DEPSCoR: Integrating Hig Perf Comp Tools with FE Hydrodynamic Model for Operational Molding of Tidal Estuaries

Grants and Contracts Details


The objective of this work is to enhance the predictive capabilities of the Finite Element QUODDY code, by integrating various high performance computing tools to it. The strategies among others include incorporating a rich blend of Fortran90 into QUODDY and in using Domain Decomposition tools. The advanced features available in Fortran90 will bring the code in line with object oriented languages. The parallel strategy will be based on Domain Decomposition principles, and will use Message Passing Interface (MPI) protocols for all interprocessor communication. The physics in the code will be improved by incorporating a nonhydrostatic pressure and spatially varying mixing length modules. Together with a finer grid resolution, this will pave the way for simulating internal hydraulic jumps. The resulting parallel code will be tested on various platforms, both at the University of Kentucky and NOAA, including cluster of workstations. Performance modeling will address to calculating the points of diminishing return and no return.
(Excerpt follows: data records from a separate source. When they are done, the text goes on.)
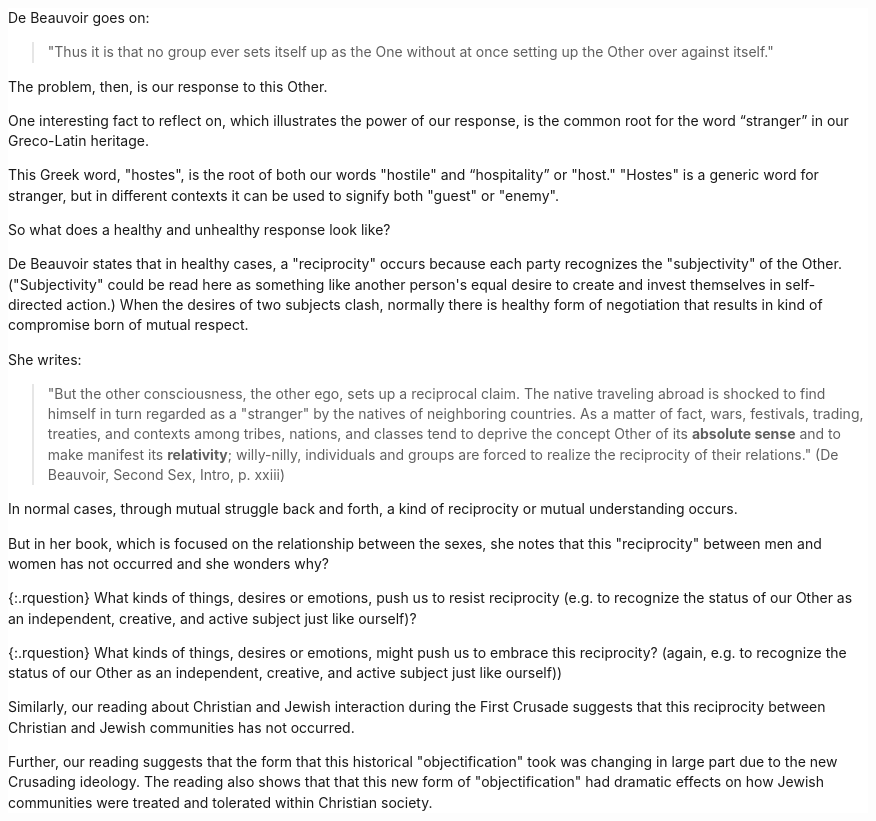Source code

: De Beauvoir goes on: 

> "Thus it is that no group ever sets itself up as the One without at once setting up the Other over against itself."

The problem, then, is our response to this Other. 

One interesting fact to reflect on, which illustrates the power of our response, is the common root for the word “stranger” in our Greco-Latin heritage.

This Greek word, "hostes", is the root of both our words "hostile" and “hospitality” or "host." "Hostes" is a generic word for stranger, but in different contexts it can be used to signify both "guest" or "enemy".

So what does a healthy and unhealthy response look like?

De Beauvoir states that in healthy cases, a "reciprocity" occurs because each party recognizes the "subjectivity" of the Other. ("Subjectivity" could be read here as something like another person's equal desire to create and invest themselves in self-directed action.) When the desires of two subjects clash, normally there is healthy form of negotiation that results in kind of compromise born of mutual respect.

She writes:

> "But the other consciousness, the other ego, sets up a reciprocal claim. The native traveling abroad is shocked to find himself in turn regarded as a "stranger" by the natives of neighboring countries. As a matter of fact, wars, festivals, trading, treaties, and contexts among tribes, nations, and classes tend to deprive the concept Other of its **absolute sense** and to make manifest its **relativity**; willy-nilly, individuals and groups are forced to realize the reciprocity of their relations." (De Beauvoir, Second Sex, Intro, p. xxiii)

In normal cases, through mutual struggle back and forth, a kind of reciprocity or mutual understanding occurs. 

But in her book, which is focused on the relationship between the sexes, she notes that this "reciprocity" between men and women has not occurred and she wonders why?

<div class="discussion" markdown="1">

{:.rquestion}
What kinds of things, desires or emotions, push us to resist reciprocity (e.g. to recognize the status of our Other as an independent, creative, and active subject just like ourself)?

{:.rquestion}
What kinds of things, desires or emotions, might push us to embrace this reciprocity? (again, e.g. to recognize the status of our Other as an independent, creative, and active subject just like ourself))

</div>

Similarly, our reading about Christian and Jewish interaction during the First Crusade suggests that this reciprocity between Christian and Jewish communities has not occurred. 

Further, our reading suggests that the form that this historical "objectification" took was changing in large part due to the new Crusading ideology. The reading also shows that that this new form of "objectification" had dramatic effects on how Jewish communities were treated and tolerated within Christian society.

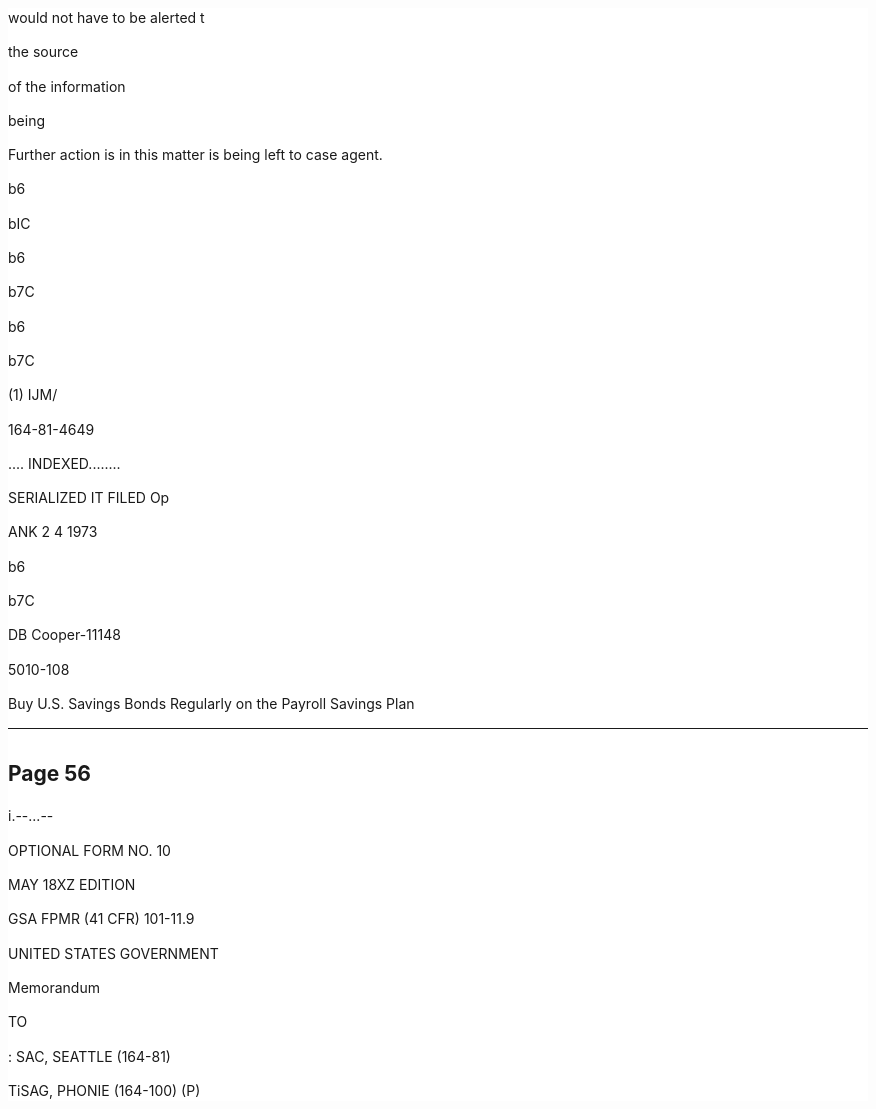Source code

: would not have to be alerted t

the source

of the information

being

Further action is in this matter is being left to case agent.

b6

bIC

b6

b7C

b6

b7C

(1) IJM/

164-81-4649

.... INDEXED........

SERIALIZED IT FILED Op

ANK 2 4 1973

b6

b7C

DB Cooper-11148

5010-108

Buy U.S. Savings Bonds Regularly on the Payroll Savings Plan

---

## Page 56

i.--...--

OPTIONAL FORM NO. 10

MAY 18XZ EDITION

GSA FPMR (41 CFR) 101-11.9

UNITED STATES GOVERNMENT

Memorandum

TO

: SAC, SEATTLE (164-81)

TiSAG, PHONIE (164-100) (P)
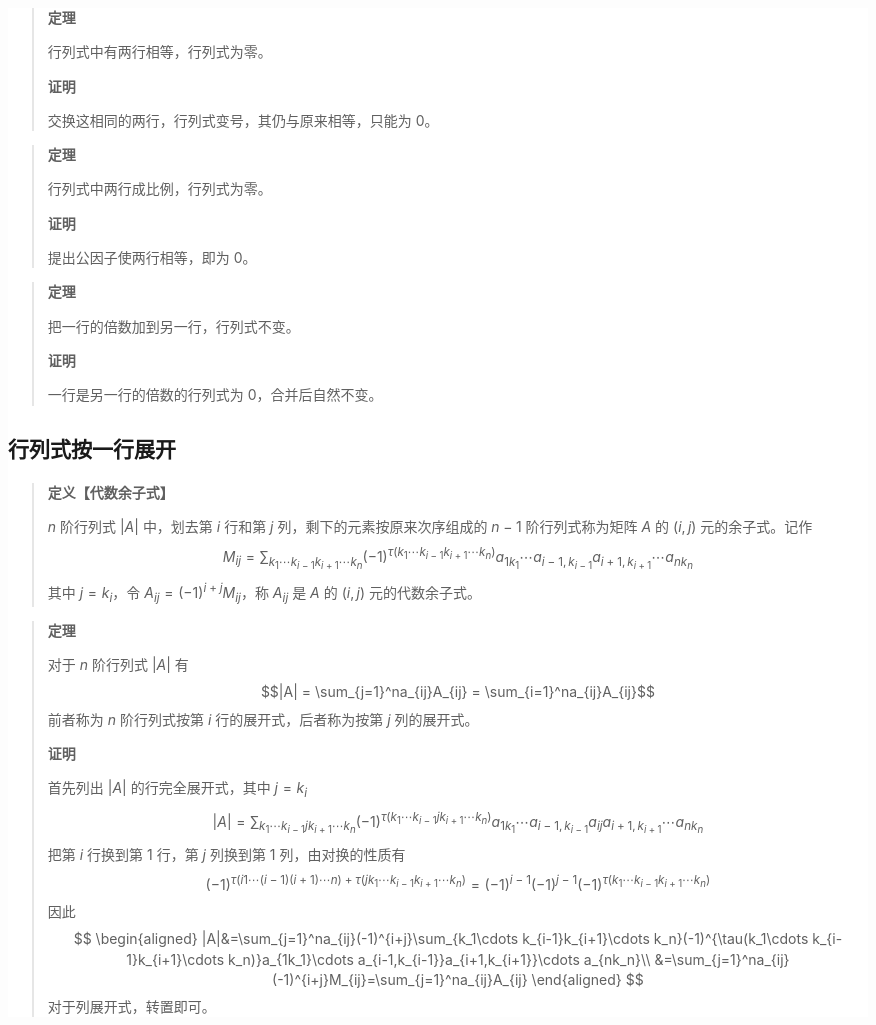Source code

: > **定理**
> 
> 行列式中有两行相等，行列式为零。
> 
> **证明**
> 
> 交换这相同的两行，行列式变号，其仍与原来相等，只能为 $0$。

> **定理**
> 
> 行列式中两行成比例，行列式为零。
> 
> **证明**
> 
> 提出公因子使两行相等，即为 $0$。

> **定理**
> 
> 把一行的倍数加到另一行，行列式不变。
> 
> **证明**
> 
> 一行是另一行的倍数的行列式为 $0$，合并后自然不变。

## 行列式按一行展开

> **定义【代数余子式】**
> 
> $n$ 阶行列式 $|A|$ 中，划去第 $i$ 行和第 $j$ 列，剩下的元素按原来次序组成的 $n-1$ 阶行列式称为矩阵 $A$ 的 $(i,j)$ 元的余子式。记作 
> $$M_{ij} = \sum_{k_1\cdots k_{i-1}k_{i+1}\cdots k_n}(-1)^{\tau(k_1\cdots k_{i-1}k_{i+1}\cdots k_n)}a_{1k_1}\cdots a_{i-1,k_{i-1}}a_{i+1,k_{i+1}}\cdots a_{nk_n}$$
> 其中 $j=k_i$，令 $A_{ij}=(-1)^{i+j}M_{ij}$，称 $A_{ij}$ 是 $A$ 的 $(i,j)$ 元的代数余子式。

> **定理**
> 
> 对于 $n$ 阶行列式 $|A|$ 有
> $$|A| = \sum_{j=1}^na_{ij}A_{ij} = \sum_{i=1}^na_{ij}A_{ij}$$
> 前者称为 $n$ 阶行列式按第 $i$ 行的展开式，后者称为按第 $j$ 列的展开式。
> 
> **证明**
> 
> 首先列出 $|A|$ 的行完全展开式，其中 $j=k_i$
> $$|A|=\sum_{k_1\cdots k_{i-1}jk_{i+1}\cdots k_n}(-1)^{\tau(k_1\cdots k_{i-1}jk_{i+1}\cdots k_n)}a_{1k_1}\cdots a_{i-1,k_{i-1}}a_{ij}a_{i+1,k_{i+1}}\cdots a_{nk_n}$$
> 把第 $i$ 行换到第 $1$ 行，第 $j$ 列换到第 $1$ 列，由对换的性质有
> $$(-1)^{\tau(i1\cdots (i-1)(i+1)\cdots n)+\tau(jk_1\cdots k_{i-1}k_{i+1}\cdots k_n)}=(-1)^{i-1}(-1)^{j-1}(-1)^{\tau(k_1\cdots k_{i-1}k_{i+1}\cdots k_n)}$$
> 因此
> $$
> 	\begin{aligned}
> 		|A|&=\sum_{j=1}^na_{ij}(-1)^{i+j}\sum_{k_1\cdots k_{i-1}k_{i+1}\cdots k_n}(-1)^{\tau(k_1\cdots k_{i-1}k_{i+1}\cdots k_n)}a_{1k_1}\cdots a_{i-1,k_{i-1}}a_{i+1,k_{i+1}}\cdots a_{nk_n}\\
> 		&=\sum_{j=1}^na_{ij}(-1)^{i+j}M_{ij}=\sum_{j=1}^na_{ij}A_{ij}
> 	\end{aligned}
> $$
> 对于列展开式，转置即可。
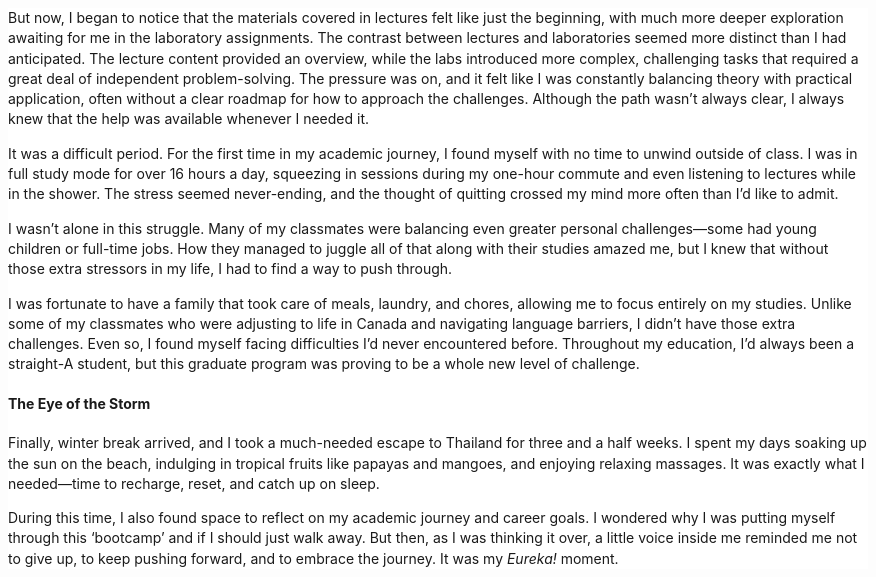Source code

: But now, I began to notice that the materials covered in lectures felt like just the beginning, with much more deeper exploration awaiting for me in the laboratory assignments. The contrast between lectures and laboratories seemed more distinct than I had anticipated. The lecture content provided an overview, while the labs introduced more complex, challenging tasks that required a great deal of independent problem-solving. The pressure was on, and it felt like I was constantly balancing theory with practical application, often without a clear roadmap for how to approach the challenges. Although the path wasn’t always clear, I always knew that the help was available whenever I needed it.

It was a difficult period. For the first time in my academic journey, I found myself with no time to unwind outside of class. I was in full study mode for over 16 hours a day, squeezing in sessions during my one-hour commute and even listening to lectures while in the shower. The stress seemed never-ending, and the thought of quitting crossed my mind more often than I’d like to admit.

I wasn’t alone in this struggle. Many of my classmates were balancing even greater personal challenges—some had young children or full-time jobs. How they managed to juggle all of that along with their studies amazed me, but I knew that without those extra stressors in my life, I had to find a way to push through.

I was fortunate to have a family that took care of meals, laundry, and chores, allowing me to focus entirely on my studies. Unlike some of my classmates who were adjusting to life in Canada and navigating language barriers, I didn’t have those extra challenges. Even so, I found myself facing difficulties I’d never encountered before. Throughout my education, I’d always been a straight-A student, but this graduate program was proving to be a whole new level of challenge.

#### The Eye of the Storm

Finally, winter break arrived, and I took a much-needed escape to Thailand for three and a half weeks. I spent my days soaking up the sun on the beach, indulging in tropical fruits like papayas and mangoes, and enjoying relaxing massages. It was exactly what I needed—time to recharge, reset, and catch up on sleep.

During this time, I also found space to reflect on my academic journey and career goals. I wondered why I was putting myself through this ‘bootcamp’ and if I should just walk away. But then, as I was thinking it over, a little voice inside me reminded me not to give up, to keep pushing forward, and to embrace the journey. It was my _Eureka!_ moment.

<figure>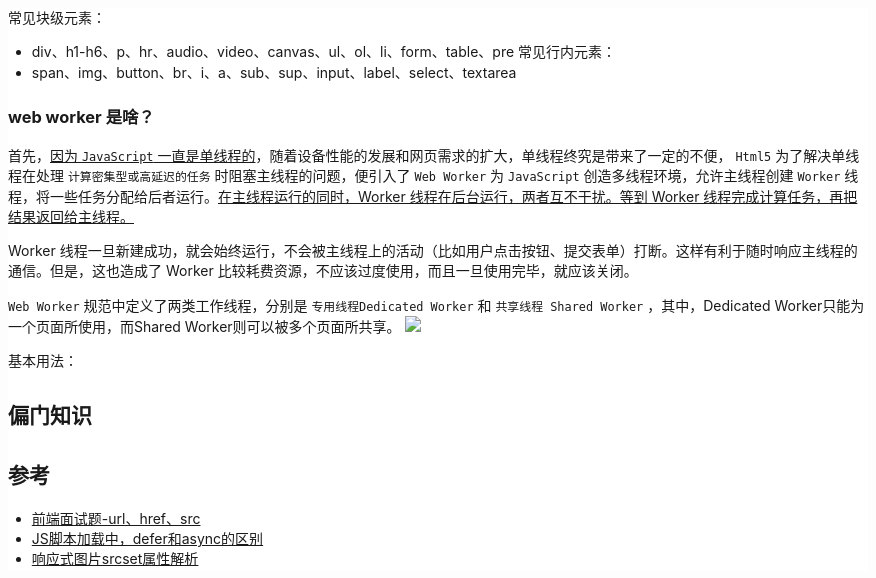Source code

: 常见块级元素：
* div、h1-h6、p、hr、audio、video、canvas、ul、ol、li、form、table、pre
常见行内元素：
* span、img、button、br、i、a、sub、sup、input、label、select、textarea

### web worker 是啥？

首先，[因为 `JavaScript` 一直是单线程的](.././js/promise简单入门.md)，随着设备性能的发展和网页需求的扩大，单线程终究是带来了一定的不便， `Html5` 为了解决单线程在处理 `计算密集型或高延迟的任务` 时阻塞主线程的问题，便引入了 `Web Worker` 为 `JavaScript` 创造多线程环境，允许主线程创建 `Worker` 线程，将一些任务分配给后者运行。[在主线程运行的同时，Worker 线程在后台运行，两者互不干扰。等到 Worker 线程完成计算任务，再把结果返回给主线程。](http://www.ruanyifeng.com/blog/2018/07/web-worker.html)

Worker 线程一旦新建成功，就会始终运行，不会被主线程上的活动（比如用户点击按钮、提交表单）打断。这样有利于随时响应主线程的通信。但是，这也造成了 Worker 比较耗费资源，不应该过度使用，而且一旦使用完毕，就应该关闭。

`Web Worker` 规范中定义了两类工作线程，分别是 `专用线程Dedicated Worker` 和 `共享线程 Shared Worker` ，其中，Dedicated Worker只能为一个页面所使用，而Shared Worker则可以被多个页面所共享。
![](https://cdn.jsdelivr.net/gh/Huansheng1/myimg/PicGo/20210614234733.png)

基本用法：

## 偏门知识

## 参考

* [前端面试题-url、href、src](https://zhuanlan.zhihu.com/p/35571428)
* [JS脚本加载中，defer和async的区别](https://zhuanlan.zhihu.com/p/30898865)
* [响应式图片srcset属性解析](https://zhuanlan.zhihu.com/p/197567126)

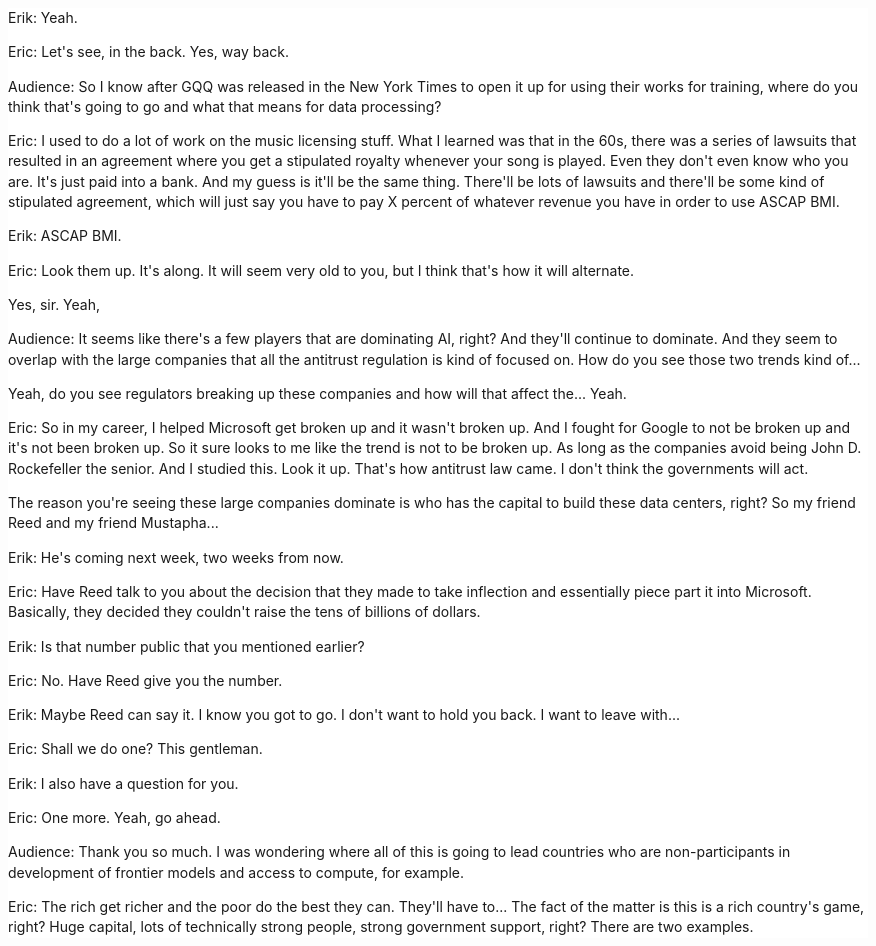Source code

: Erik: Yeah. 

Eric: Let's see, in the back. Yes, way back. 

Audience: So I know after GQQ was released in the New York Times to open it up for using their works for training, where do you think that's going to go and what that means for data processing?

Eric: I used to do a lot of work on the music licensing stuff. What I learned was that in the 60s, there was a series of lawsuits that resulted in an agreement where you get a stipulated royalty whenever your song is played. Even they don't even know who you are. It's just paid into a bank. And my guess is it'll be the same thing. There'll be lots of lawsuits and there'll be some kind of stipulated agreement, which will just say you have to pay X percent of whatever revenue you have in order to use ASCAP BMI. 

Erik: ASCAP BMI. 

Eric: Look them up. It's along. It will seem very old to you, but I think that's how it will alternate.

Yes, sir. Yeah, 

Audience: It seems like there's a few players that are dominating AI, right? And they'll continue to dominate. And they seem to overlap with the large companies that all the antitrust regulation is kind of focused on. How do you see those two trends kind of...

Yeah, do you see regulators breaking up these companies and how will that affect the... Yeah. 

Eric: So in my career, I helped Microsoft get broken up and it wasn't broken up. And I fought for Google to not be broken up and it's not been broken up. So it sure looks to me like the trend is not to be broken up. As long as the companies avoid being John D. Rockefeller the senior. And I studied this. Look it up. That's how antitrust law came. I don't think the governments will act.

The reason you're seeing these large companies dominate is who has the capital to build these data centers, right? So my friend Reed and my friend Mustapha... 

Erik: He's coming next week, two weeks from now. 

Eric: Have Reed talk to you about the decision that they made to take inflection and essentially piece part it into Microsoft. Basically, they decided they couldn't raise the tens of billions of dollars. 

Erik: Is that number public that you mentioned earlier? 

Eric: No. Have Reed give you the number. 

Erik: Maybe Reed can say it. I know you got to go. I don't want to hold you back. I want to leave with... 

Eric: Shall we do one? This gentleman. 

Erik: I also have a question for you. 

Eric: One more. Yeah, go ahead. 

Audience: Thank you so much. I was wondering where all of this is going to lead countries who are non-participants in development of frontier models and access to compute, for example.

Eric: The rich get richer and the poor do the best they can. They'll have to... The fact of the matter is this is a rich country's game, right? Huge capital, lots of technically strong people, strong government support, right? There are two examples.

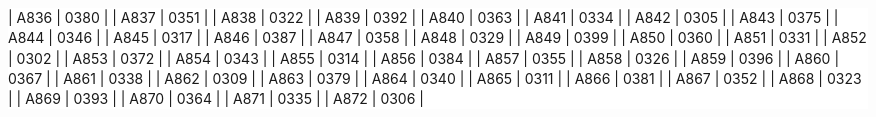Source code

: | A836 | 0380 |
| A837 | 0351 |
| A838 | 0322 |
| A839 | 0392 |
| A840 | 0363 |
| A841 | 0334 |
| A842 | 0305 |
| A843 | 0375 |
| A844 | 0346 |
| A845 | 0317 |
| A846 | 0387 |
| A847 | 0358 |
| A848 | 0329 |
| A849 | 0399 |
| A850 | 0360 |
| A851 | 0331 |
| A852 | 0302 |
| A853 | 0372 |
| A854 | 0343 |
| A855 | 0314 |
| A856 | 0384 |
| A857 | 0355 |
| A858 | 0326 |
| A859 | 0396 |
| A860 | 0367 |
| A861 | 0338 |
| A862 | 0309 |
| A863 | 0379 |
| A864 | 0340 |
| A865 | 0311 |
| A866 | 0381 |
| A867 | 0352 |
| A868 | 0323 |
| A869 | 0393 |
| A870 | 0364 |
| A871 | 0335 |
| A872 | 0306 |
Our goal is to combine powerful algorithms and Krylov Subspace Solvers with current generation high performance computers to enhance the capabilities of QUODDY, both in terms of accelerating the simulation time and as a window for better simulation of the physics of flow. The resulting code will be used for obtaining real time forecasts of tidal waves in Chesapeake and Delaware Bays. This work is conjunction with NOAA officials who oversee the planning and implementation of the real-time semi-operational numerical models. The ideas we discuss are tested" over few existing codes, including the commercial RMA2 code and the results presented. Our idea is to show that a robust parallel code can be developed from any existing sequential code and we hope that this work will stimulate the formulation and application of parallel computing for hydrodynamic flows. This research will be used to train three graduate students in computational environmental fluid mechanics and high performance computing, leading to two PhD degrees and one or more Masters degrees.